Azerbaijani artist Rashad Alakbarov uses the shadows & reflections created by ordinary household & decorative objects to orchestrate fantastically detailed cityscapes.
Painting with light, Alakbarov's precise arrangements of translucent objects, suspended & backlit, create meticulously choreographed landscapes & portraits.
Sanford Biggers' installation, The Cartographer's Conundrum, now on view at Mass MoCA, uses translucence & light to a different effect.
Inspired by the art of his late cousin John Biggers & Afro-futurism, Sanford Bigger's piece incorporates different elements to create a rich & complex dialogue: a mystical mural by the elder Biggers, floor tiles arranged as reference to the sacred geometry upheld in African & Egyptian societies, musical instruments, & reflective & translucent objects.
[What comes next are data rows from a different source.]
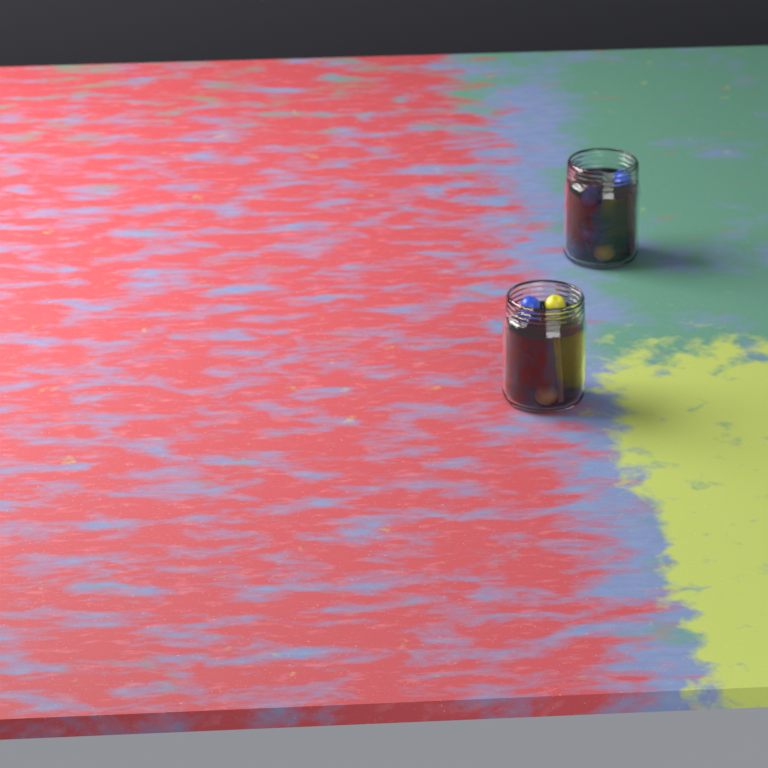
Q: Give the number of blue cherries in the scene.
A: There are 7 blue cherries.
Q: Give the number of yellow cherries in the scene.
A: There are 3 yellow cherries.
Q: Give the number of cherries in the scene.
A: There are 10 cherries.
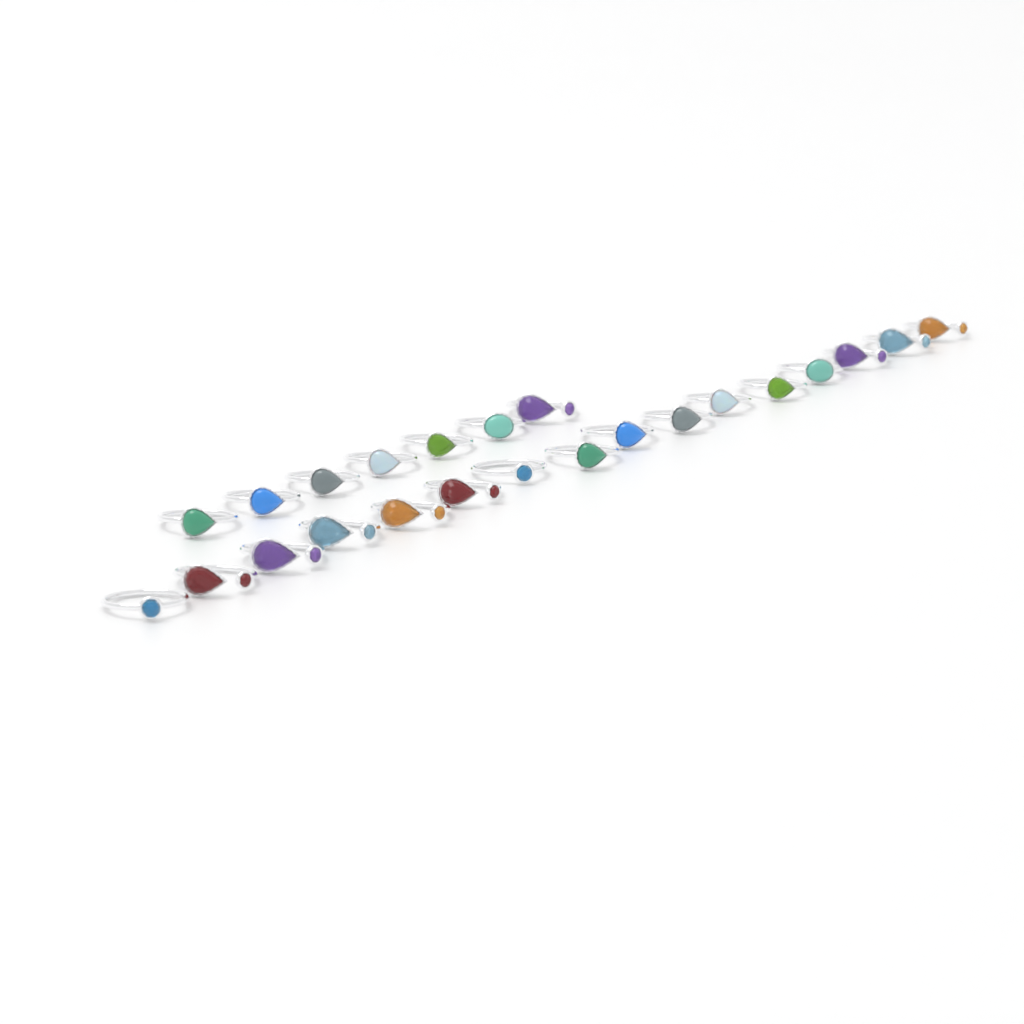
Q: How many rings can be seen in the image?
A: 23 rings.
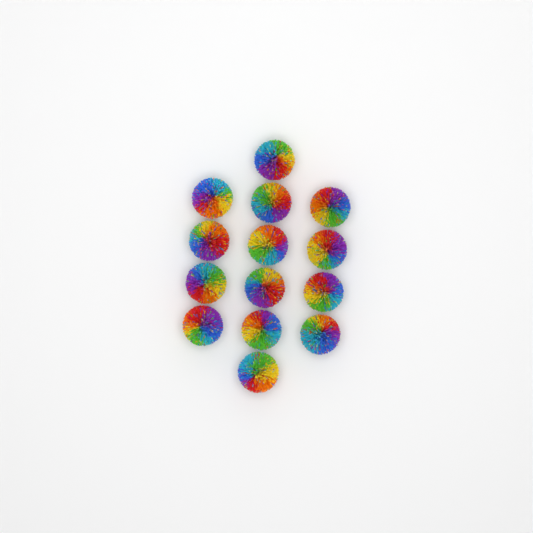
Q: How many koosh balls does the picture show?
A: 14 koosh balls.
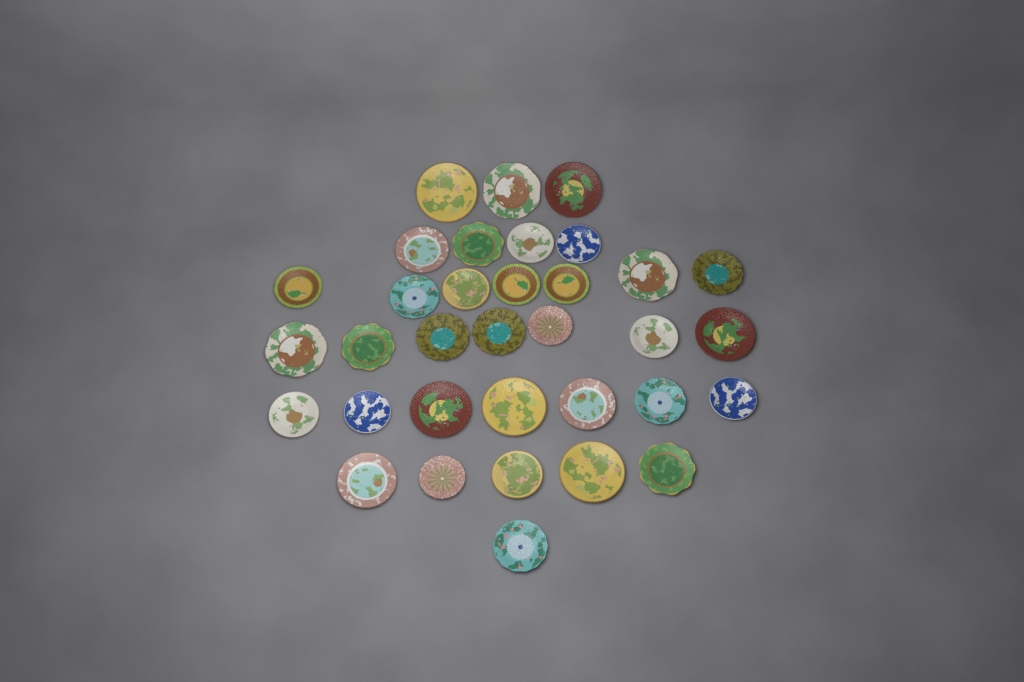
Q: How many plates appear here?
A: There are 34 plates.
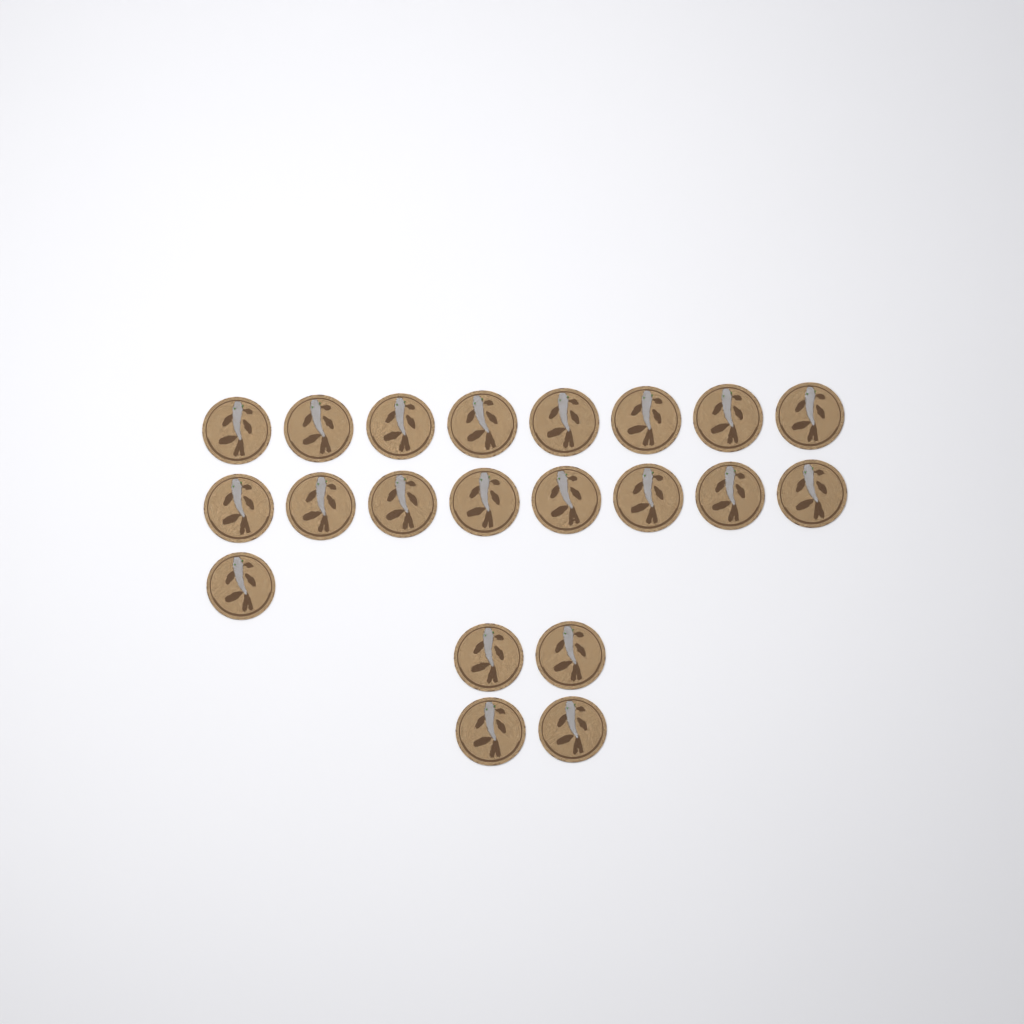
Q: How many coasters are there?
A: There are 21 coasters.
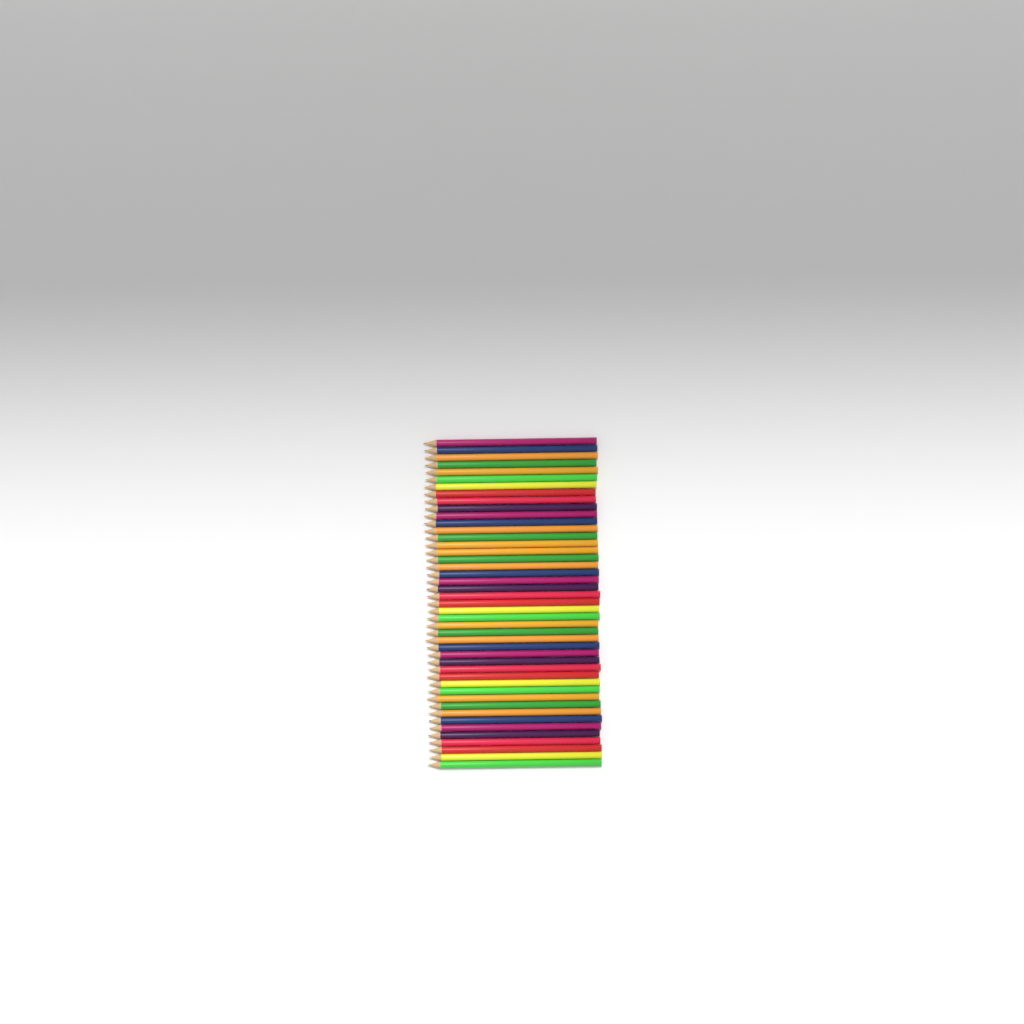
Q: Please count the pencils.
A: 45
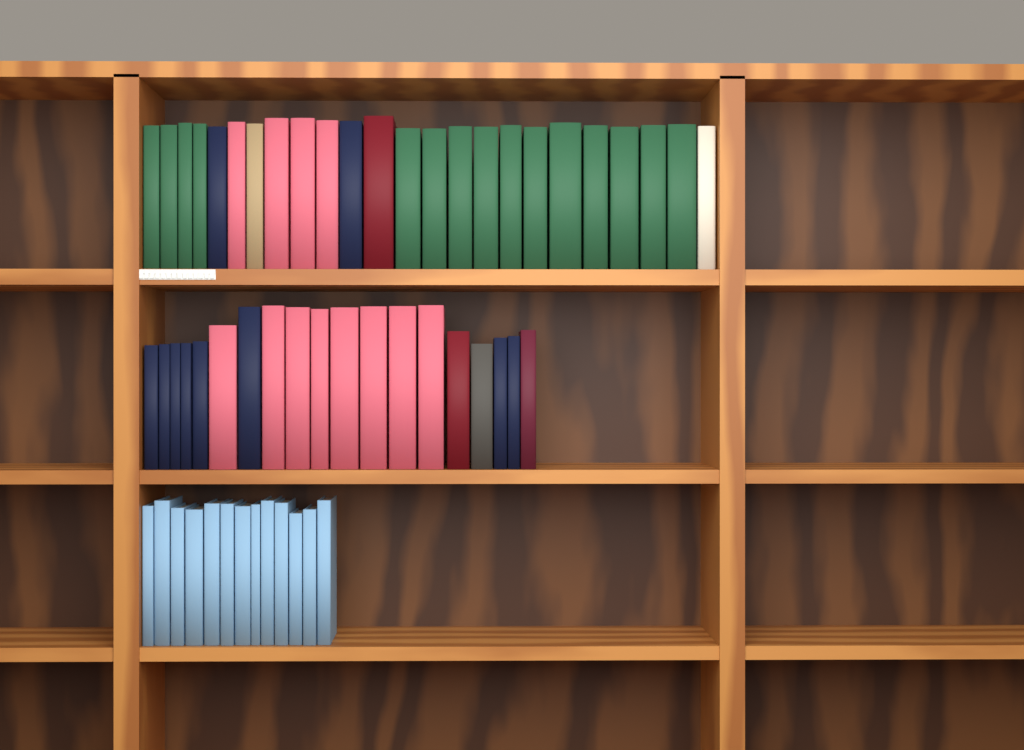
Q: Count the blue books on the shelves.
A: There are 13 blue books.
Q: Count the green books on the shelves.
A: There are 15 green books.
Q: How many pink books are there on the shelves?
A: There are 12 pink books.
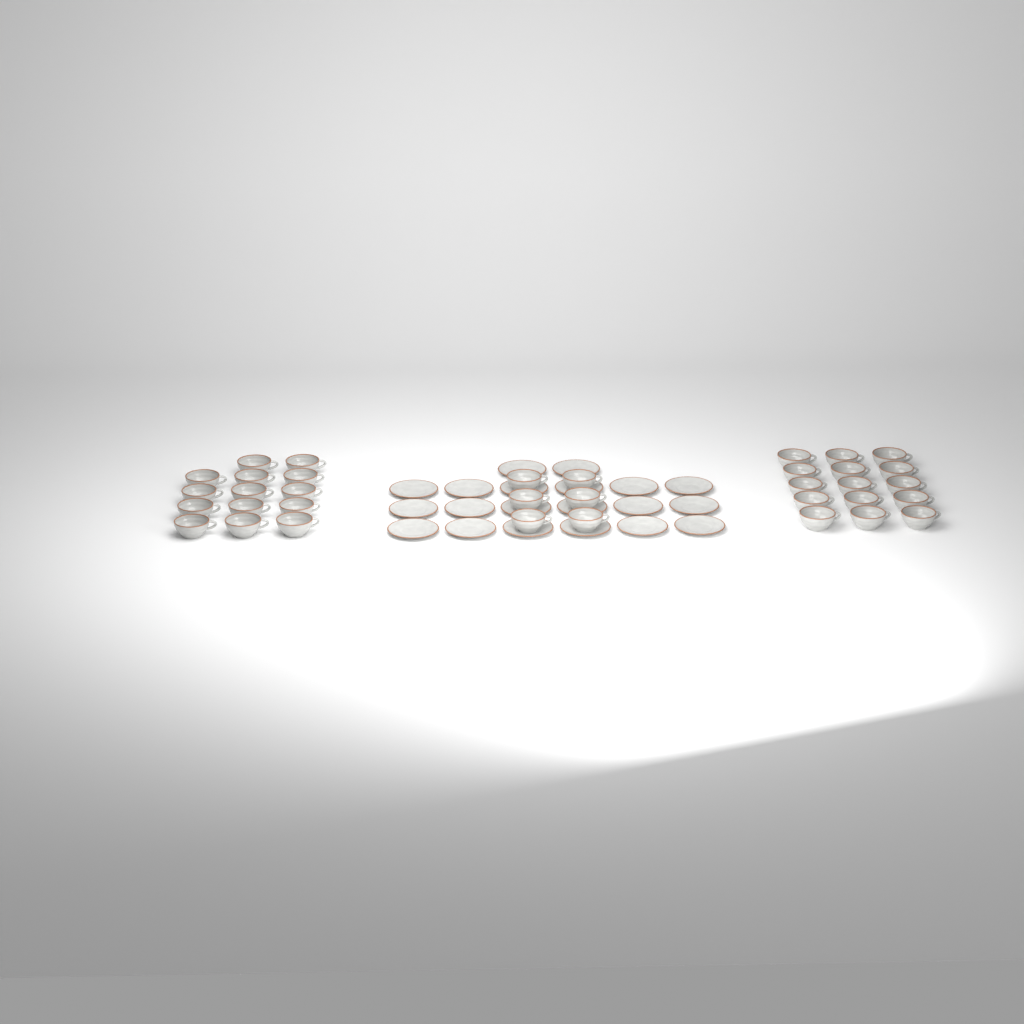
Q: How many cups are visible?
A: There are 35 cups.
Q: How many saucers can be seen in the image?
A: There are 20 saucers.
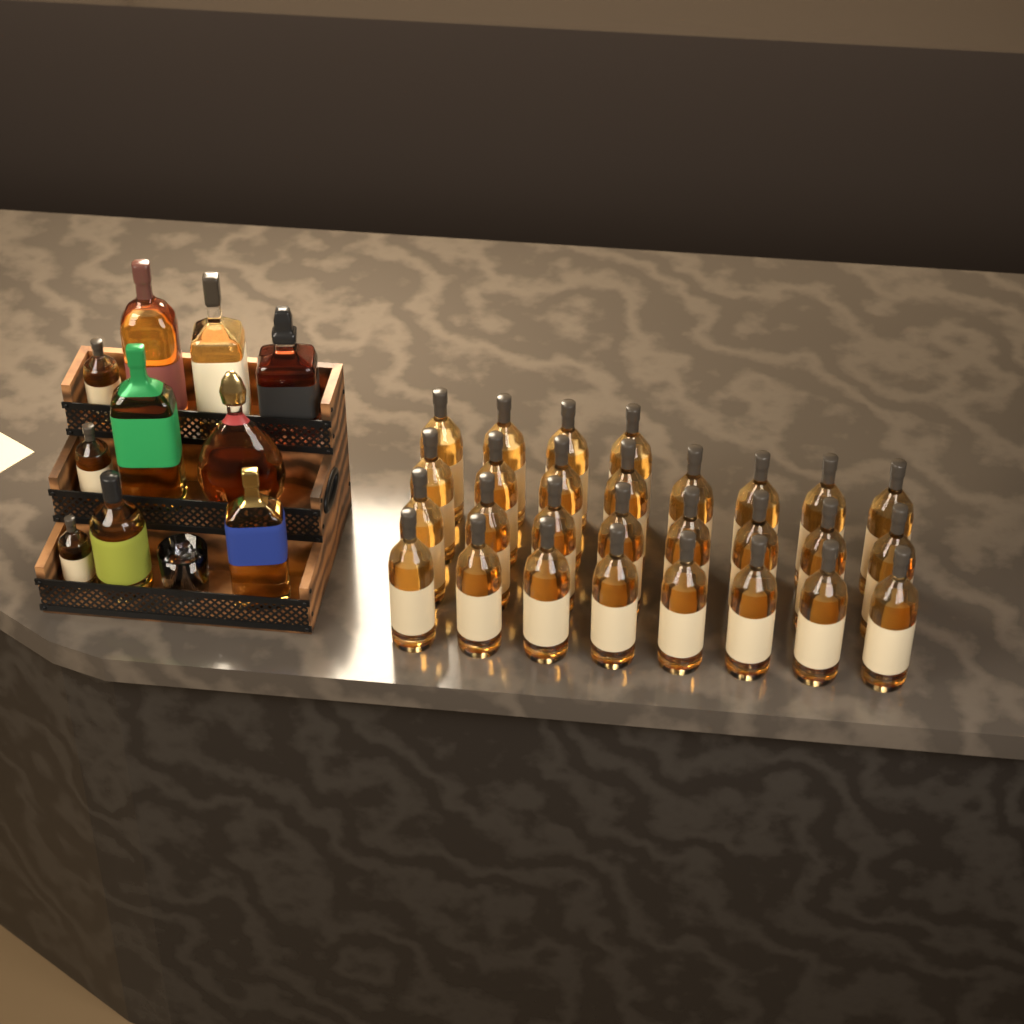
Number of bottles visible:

The ever-shifting light that bounces off mirrored stars strewn about the room & streams through colorful "stained glass" window panels, & through church pews which become luminously hued & translucent as they lift off the ground & lay swaths of color on the floor, gives one the transcendent feeling of having stepped into an other-wordly cathedral dedicated to a rich & many-faceted history.
We attended Biggers' opening at the museum, arriving early enough to sit & take in the changing light as the sun slowly set, taking photos of the room as it slowly filled with guests & patrons.
According to Biggers:
The thing about it is, the way this is set up, different things happen during different weather conditions, so you’ll never see the same show twice. You know, the reflections, the shadows, the light, the pacing of all of that changes daily.